We live on an (increasingly) urban planet. Today, for the first time in human history, more than half of the world's population (55 percent) lives in cities. By 2050, that figure will rise to more than two-thirds, with close to 7 billion people living in urban areas. Cities have always been centers of opportunity, innovation, and human progress. But they are also often on the front lines of the major political and social challenges of the day. Here are three areas in which that's true right now.
Climate change. Cities are hugely vulnerable to climate change and will have to take the lead in efforts to contain and adapt to it. More than 90 percent of the world's cities lie in coastal areas exposed to rising sea levels. At the same time, large cities' traffic, transport infrastructure, and buildings are responsible for 75 percent of global carbon emissions.
The major global climate change agreements — like the Paris Accord — exist at the national level, but implementation falls largely on cities. Many large cities are already taking the lead on their own — in some cases (as in the US currently) working at cross purposes with national leaders who are climate skeptics.
Technology. Urban planners are excited about "smart cities" where digital technologies (including sensors and cameras deployed across the city) can make the city more efficient, less polluted, and more responsive to citizens' needs. But there are two big political issues here.
First, who's watching all of this? All of those data flows have to be monitored and safeguarded by someone. As cities get "smarter" they'll wrestle with politically fraught tradeoffs between urban efficiency and personal privacy.
Second, who's making all of this? Smart cities require next generation 5G networks. Right now, the most cost-effective manufacturers of 5G equipment are Chinese companies. But the US government has banned them at home over national security fears and is pressuring other countries to do the same. As the world slouches towards a bigger US-China tech divide, cities that want the technologies of the future will be caught in the middle.
Pandemic. All of the things that make cities vibrant centers of progress and innovation – density, diversity, strong connections with the rest of the world – will also leave them sitting ducks for outbreaks of contagious disease. That's been particularly true of the coronavirus pandemic. COVID-19 first spread in a city (Wuhan, China — population 10 million) and since then, the overwhelming majority of the disease's victims have been in cities. In the US, for example, a study in June found that more than 94 percent of all cases (and deaths) have been in urban areas.
When we talk about the devastating impacts of the pandemic, and particularly its disproportionate public health and economic effects on minorities, the poor, and women, we are talking primarily about urban crises.

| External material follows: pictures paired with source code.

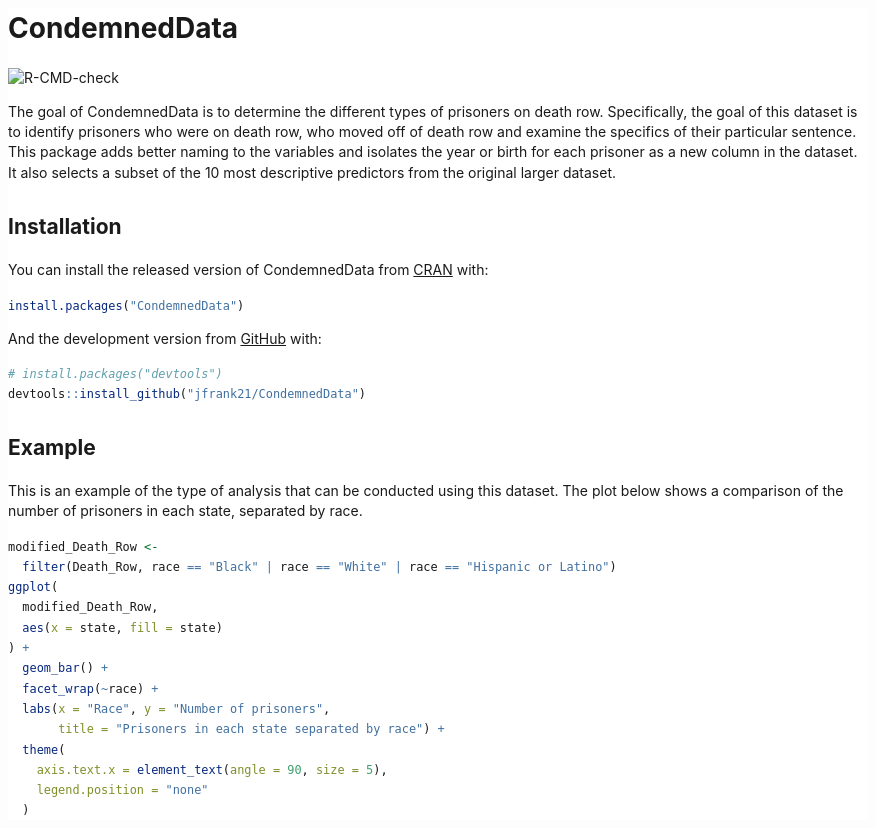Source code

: 


# CondemnedData



![R-CMD-check](https://github.com/jfrank21/CondemnedData/workflows/R-CMD-check/badge.svg)


The goal of CondemnedData is to determine the different types of
prisoners on death row. Specifically, the goal of this dataset is to
identify prisoners who were on death row, who moved off of death row and
examine the specifics of their particular sentence. This package adds
better naming to the variables and isolates the year or birth for each
prisoner as a new column in the dataset. It also selects a subset of the
10 most descriptive predictors from the original larger dataset.

## Installation

You can install the released version of CondemnedData from
[CRAN](https://CRAN.R-project.org) with:

``` r
install.packages("CondemnedData")
```

And the development version from [GitHub](https://github.com/) with:

``` r
# install.packages("devtools")
devtools::install_github("jfrank21/CondemnedData")
```

## Example

This is an example of the type of analysis that can be conducted using
this dataset. The plot below shows a comparison of the number of
prisoners in each state, separated by race.

``` r
modified_Death_Row <-
  filter(Death_Row, race == "Black" | race == "White" | race == "Hispanic or Latino")
ggplot(
  modified_Death_Row,
  aes(x = state, fill = state)
) +
  geom_bar() +
  facet_wrap(~race) +
  labs(x = "Race", y = "Number of prisoners", 
       title = "Prisoners in each state separated by race") +
  theme(
    axis.text.x = element_text(angle = 90, size = 5),
    legend.position = "none"
  )
```
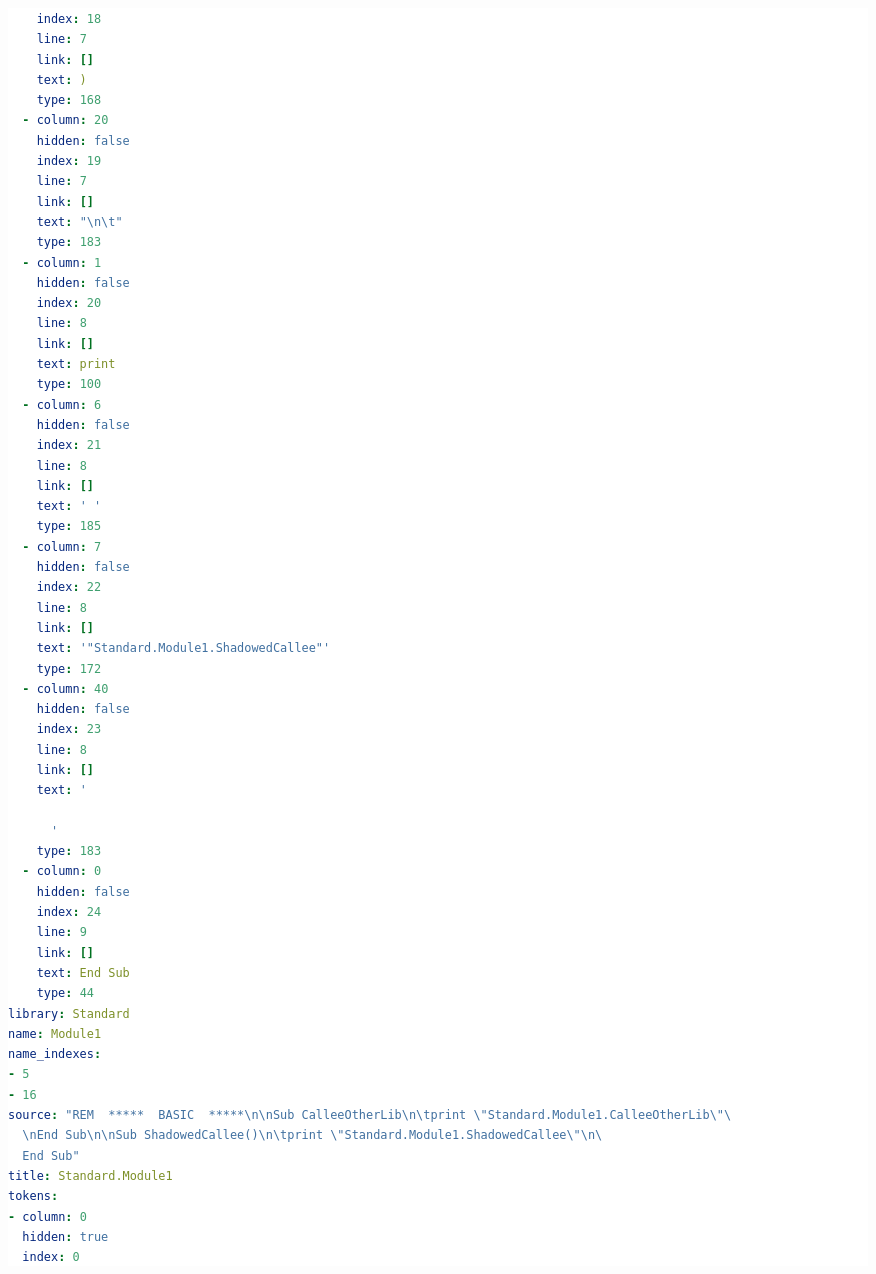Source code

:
 ```yaml
    index: 18
    line: 7
    link: []
    text: )
    type: 168
  - column: 20
    hidden: false
    index: 19
    line: 7
    link: []
    text: "\n\t"
    type: 183
  - column: 1
    hidden: false
    index: 20
    line: 8
    link: []
    text: print
    type: 100
  - column: 6
    hidden: false
    index: 21
    line: 8
    link: []
    text: ' '
    type: 185
  - column: 7
    hidden: false
    index: 22
    line: 8
    link: []
    text: '"Standard.Module1.ShadowedCallee"'
    type: 172
  - column: 40
    hidden: false
    index: 23
    line: 8
    link: []
    text: '

      '
    type: 183
  - column: 0
    hidden: false
    index: 24
    line: 9
    link: []
    text: End Sub
    type: 44
library: Standard
name: Module1
name_indexes:
- 5
- 16
source: "REM  *****  BASIC  *****\n\nSub CalleeOtherLib\n\tprint \"Standard.Module1.CalleeOtherLib\"\
  \nEnd Sub\n\nSub ShadowedCallee()\n\tprint \"Standard.Module1.ShadowedCallee\"\n\
  End Sub"
title: Standard.Module1
tokens:
- column: 0
  hidden: true
  index: 0
```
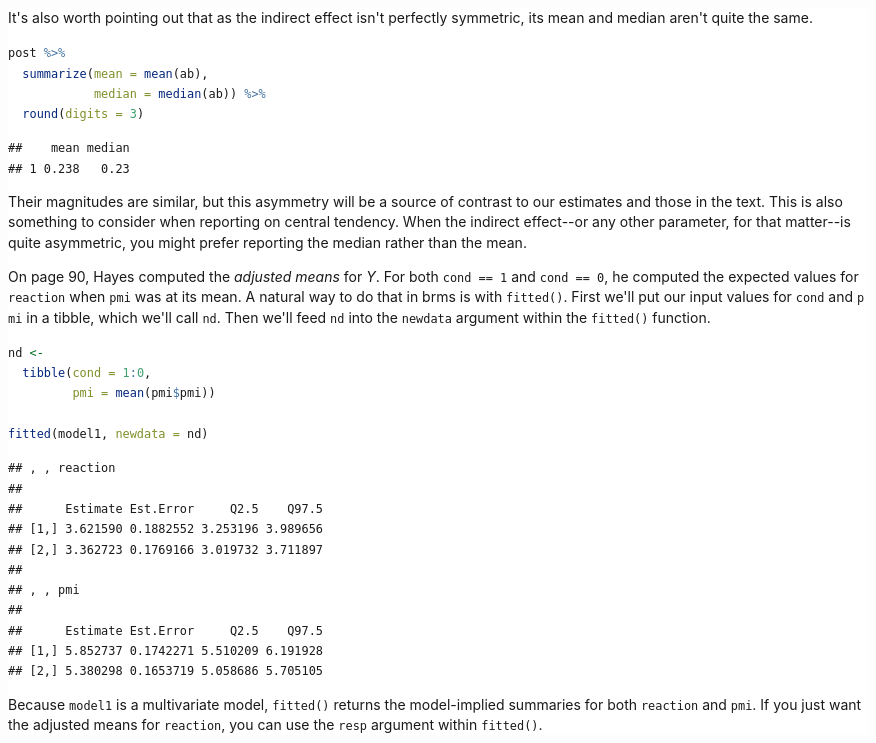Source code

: It's also worth pointing out that as the indirect effect isn't perfectly symmetric, its mean and median aren't quite the same.

``` r
post %>% 
  summarize(mean = mean(ab),
            median = median(ab)) %>% 
  round(digits = 3)
```

    ##    mean median
    ## 1 0.238   0.23

Their magnitudes are similar, but this asymmetry will be a source of contrast to our estimates and those in the text. This is also something to consider when reporting on central tendency. When the indirect effect--or any other parameter, for that matter--is quite asymmetric, you might prefer reporting the median rather than the mean.

On page 90, Hayes computed the *adjusted means* for *Y*. For both `cond == 1` and `cond == 0`, he computed the expected values for `reaction` when `pmi` was at its mean. A natural way to do that in brms is with `fitted()`. First we'll put our input values for `cond` and `pmi` in a tibble, which we'll call `nd`. Then we'll feed `nd` into the `newdata` argument within the `fitted()` function.

``` r
nd <-
  tibble(cond = 1:0,
         pmi = mean(pmi$pmi))

fitted(model1, newdata = nd)
```

    ## , , reaction
    ## 
    ##      Estimate Est.Error     Q2.5    Q97.5
    ## [1,] 3.621590 0.1882552 3.253196 3.989656
    ## [2,] 3.362723 0.1769166 3.019732 3.711897
    ## 
    ## , , pmi
    ## 
    ##      Estimate Est.Error     Q2.5    Q97.5
    ## [1,] 5.852737 0.1742271 5.510209 6.191928
    ## [2,] 5.380298 0.1653719 5.058686 5.705105

Because `model1` is a multivariate model, `fitted()` returns the model-implied summaries for both `reaction` and `pmi`. If you just want the adjusted means for `reaction`, you can use the `resp` argument within `fitted()`.
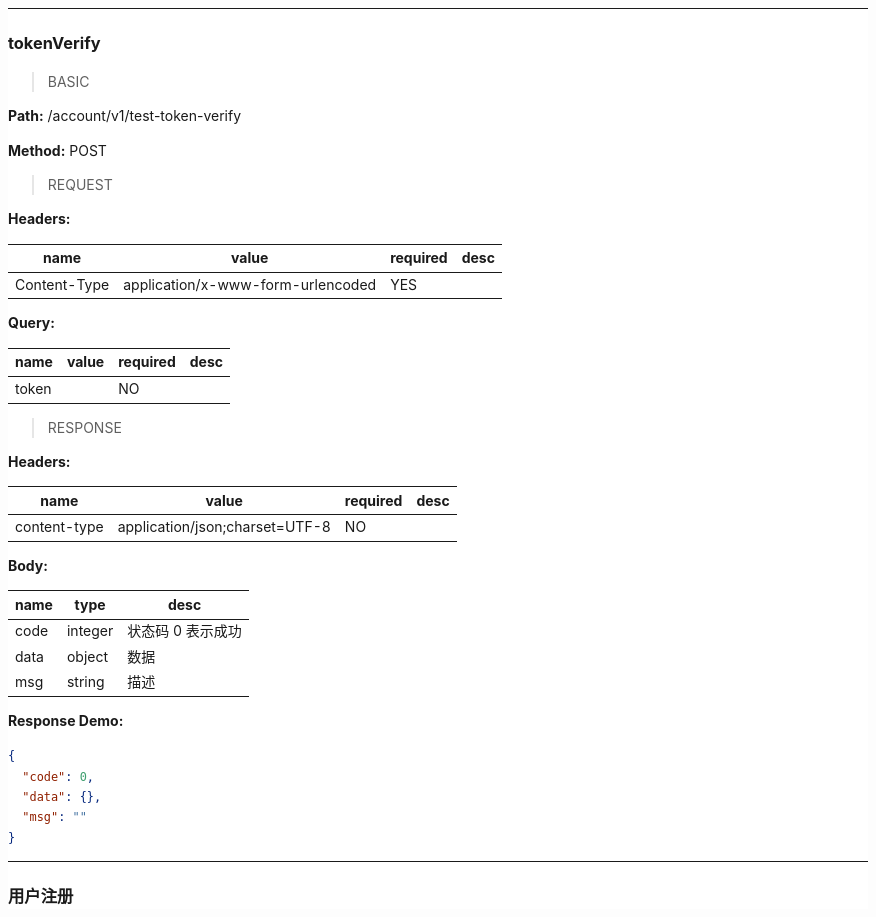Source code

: 

---
### tokenVerify

> BASIC

**Path:** /account/v1/test-token-verify

**Method:** POST

> REQUEST

**Headers:**

| name | value | required | desc |
| ------------ | ------------ | ------------ | ------------ |
| Content-Type | application/x-www-form-urlencoded | YES |  |

**Query:**

| name | value | required | desc |
| ------------ | ------------ | ------------ | ------------ |
| token |  | NO |  |



> RESPONSE

**Headers:**

| name | value | required | desc |
| ------------ | ------------ | ------------ | ------------ |
| content-type | application/json;charset=UTF-8 | NO |  |

**Body:**

| name | type | desc |
| ------------ | ------------ | ------------ |
| code | integer | 状态码 0 表示成功 |
| data | object | 数据 |
| msg | string | 描述 |

**Response Demo:**

```json
{
  "code": 0,
  "data": {},
  "msg": ""
}
```




---
### 用户注册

Polarization. No matter who wins next week's US presidential election, the electoral map is likely to be a sea of red (many less densely populated precincts that voted Republican) with large islands of blue (Democrat-leaning cities). But that political divergence between more liberal big cities and more conservative towns and rural areas isn't just an American phenomenon.
In 2016, for example, Londoners overwhelmingly voted against Brexit. Poland's recent presidential election was similar, a right-wing conservative beat a liberal big city mayor by drawing votes from the countryside. In Turkey, strongman president Recep Tayyip Erdoğan is least popular in the big cities, particularly his hometown of Istanbul, which his party lost control of last year.
The political divergence between town and country, and between cities and national governments, will become increasingly acute as cities grow and gain more economic power.